## PAGE TEXT
# Volunteer/income work for ****** immigrant?



## ptrichmondmike (Aug 26, 2010)

I am planning to retire to either Ecuador or Mexico in a few years, and wonder if my job skills might be useful to an NGO and even possibly be a source of extra income.

I am trained as an anthropologist and was a museum curator early on (U.C. Berkeley, then Taos N.M.), but ended up as a successful grant writer/general fundraiser for performing arts and human services organizations in the SF Bay Area and San Diego. I have worked on binational US-Mexico grants in the past, and am quite familiar with U.S. charitable funders who spend $$$ in Mexico. I'm very good at my job.

Does anyone know if there is any demand for such a resume, and any chance for income?

Thanks for any feedback!


----------



## conklinwh (Dec 19, 2009)

Yes, there certainly is a demand. Income is a different problem in that requires the right to work. Always better to make contacts when outside Mexico and find someone to sponsor you.
Things are actually getting much tighter as even volunteers now need be registered by the agency.

## Saved entries
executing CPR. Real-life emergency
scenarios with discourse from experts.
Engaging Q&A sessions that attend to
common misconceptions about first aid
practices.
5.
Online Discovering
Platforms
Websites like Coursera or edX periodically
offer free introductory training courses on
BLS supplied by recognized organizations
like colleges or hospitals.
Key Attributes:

## REQUIRED ACTIONS
1. In the forum thread about working in Mexico, what does the reply say volunteers now need?
2. Write the next part of the forum thread about volunteer and paid work in Mexico, continuing after its final post.

## OUTPUTS BY TASK
1. They now need to be registered by the agency.

2.
Not sure if you have thought about where you might want to 1st test in terms of location but I would research entities there, or set of theres, and contact possible entities.
Not sure about the rest of Mexico but there was an article in the San Miguel Atencion yesterday that NGO's are really struggling and most cutting back. Issue is that US tourism is down although non-US up so less revenue from programs and that giving down with the economic uncertainty and in San Miguel's case that there are more NGO's competing for the dollars than in the past.


----------



## mexliving (Mar 30, 2009)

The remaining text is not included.